Jack tourna la tête au moment où le reste du nouveau-né apparaissait. Sa position lui permit de savoir avant le médecin lui-même. Le bébé commençait déjà à hurler, comme doit le faire tout bébé en bonne santé. Et cela aussi, pensa Jack, c’est le chant de la liberté.
— Un garçon, annonça John Patrick Ryan senior à sa femme, avant de l’embrasser. Je t’aime. Un marine vint assister le médecin quand il coupa le cordon, et il enveloppa le bébé dans une couverture blanche pour l’emporter. Le placenta suivit, d’une petite poussée facile.
— Une légère déchirure annonça le médecin et il administra un calmant avant de faire la suture.
— Il va bien ? dit Cathy.
— Il m’a l’air superbe, dit le marine. Huit livres tout juste, tous les membres bien en place. Il respire bien et il a un excellent petit coeur.

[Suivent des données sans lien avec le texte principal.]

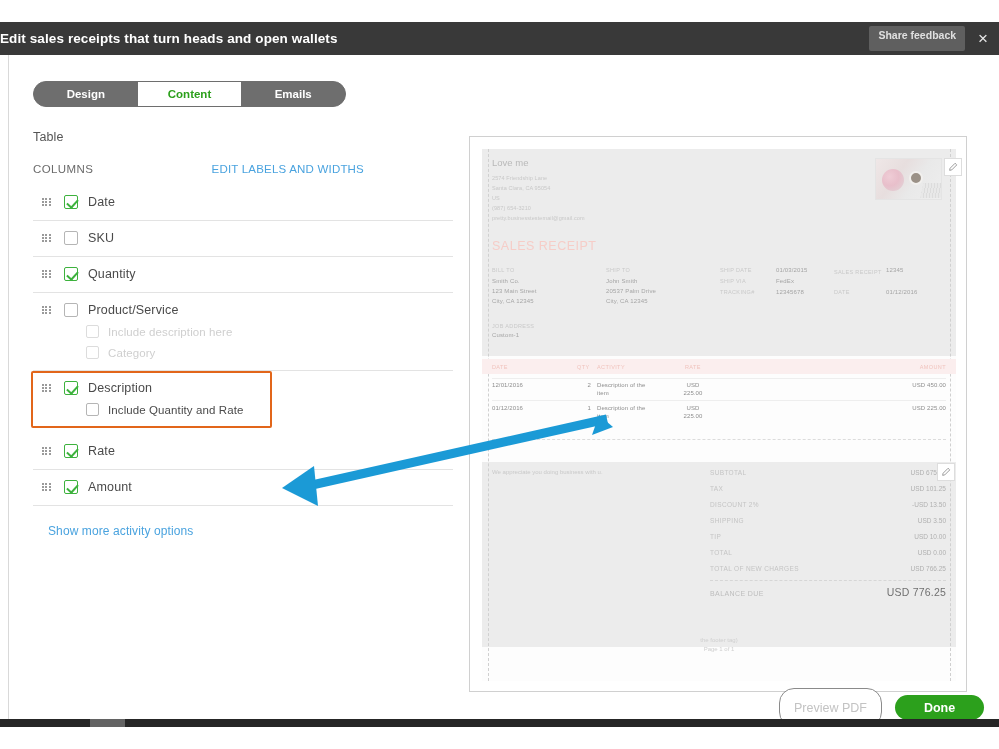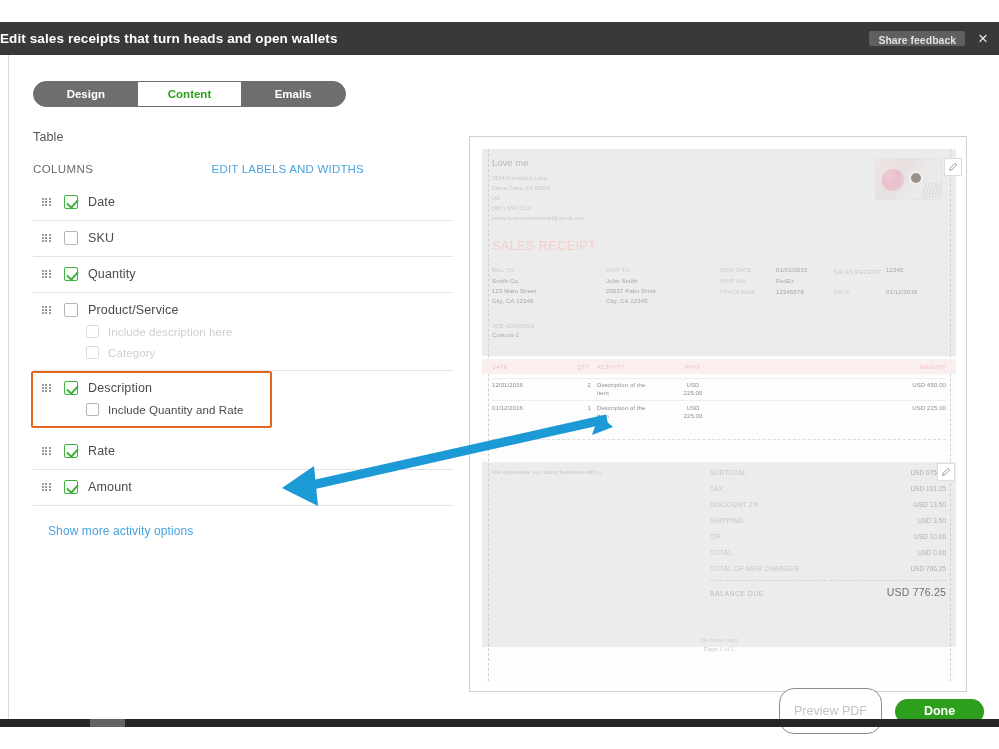--- a/index.html
+++ b/index.html
@@ -21,21 +21,21 @@
     color: #ffffff; font-size: 13.5px; font-weight: bold;
     letter-spacing: .1px;
   }
   .titlebar-right {
     margin-left: auto; display: flex; align-items: center; gap: 13px;
     padding-right: 11px;
   }
   .share-feedback {
     background: #5f5f5f; color: #e0e0e0;
     font-size: 10.5px; font-weight: bold;
-    padding: 4px 9px 0; border-radius: 2px;
+    padding: 4px 9px 10px; border-radius: 2px;
     border: none; cursor: pointer; line-height: 1;
   }
   .close-x {
     color: #e8e8e8; font-size: 17px; line-height: 1;
     cursor: pointer; font-weight: 300;
   }
 
   
   .modal-body {
     position: absolute; left: 8px; top: 55px;
@@ -244,21 +244,21 @@
   }
   .scroll-thumb {
     position: absolute; left: 90px; top: 719px;
     width: 35px; height: 8px; background: #636363; cursor: pointer;
   }
   .btn-row {
     position: absolute; right: 22px; top: 633px;
     display: flex; align-items: center; gap: 13px;
   }
   .btn-preview {
-    width: 103px; height: 46px; border-radius: 15px;
+    width: 103px; height: 39px; border-radius: 15px;
     border: 1px solid #8b8b8b; background: #ffffff;
     color: #c3c3c3; font-size: 12.5px; cursor: pointer;
   }
   .btn-done {
     width: 89px; height: 25px; border-radius: 15px;
     border: none; background: #2ca01c; color: #ffffff;
     font-size: 12.5px; font-weight: bold; cursor: pointer;
   }
   .top-strip { position: absolute; left:0; top:0; width: 999px; height: 22px; background: #ffffff; }
 </style>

Jack prit son fils dans ses bras, un petit paquet bruyant à la peau rouge, avec un minuscule bouton de nez.
— Sois le bienvenu dans le monde. Je suis ton papa, murmura-t-il.
Et ton père n’est pas un assassin. Cela ne t’intéresse pas beaucoup, mais ça vaut plus que bien des gens ne pensent. Il berça un moment le nouveau-né, en le serrant contre son coeur, et se rappela que Dieu existait vraiment. Il se pencha enfin sur sa femme.
— Tu veux voir ton fils ?
— Je crains qu’il ne lui reste pas beaucoup de maman.
— Elle m’a l’air en assez bonne forme, affirma Jack en déposant l’enfant dans les bras de Cathy. Tu ne vas pas trop mal ?
— À part Sally, je crois que j’ai tout ce qu’il me faut ici, Jack.
— Fini, annonça le médecin. Je ne suis peut-être pas un très bon accoucheur, mais pour les sutures, je ne crains personne.
Il leva les yeux et se demanda pourquoi il n’avait pas choisi l’obstétrique. C’était certainement la spécialité la plus heureuse. Mais les heures étaient impossibles, se rappela-t-il.
Le marine reprit le nouveau-né et emporta John Patrick Ryan Junior à la crèche, où il serait le seul bébé, pour un moment. Il occuperait au moins le personnel pédiatrique.
Jack regarda sa femme s’endormir paisiblement, après – il consulta sa montre – une journée de vingt-trois heures. Elle en avait besoin. Lui aussi, mais pas encore tout de suite. Il embrassa encore une fois Cathy avant qu’un autre marine la pousse dans un chariot vers la salle de réveil. Jack avait encore quelque chose à faire.
Il retourna dans le salon d’attente pour annoncer la naissance de son fils, un beau jeune homme qui allait avoir pour parrains et marraines deux couples remarquables, quoique bien différents.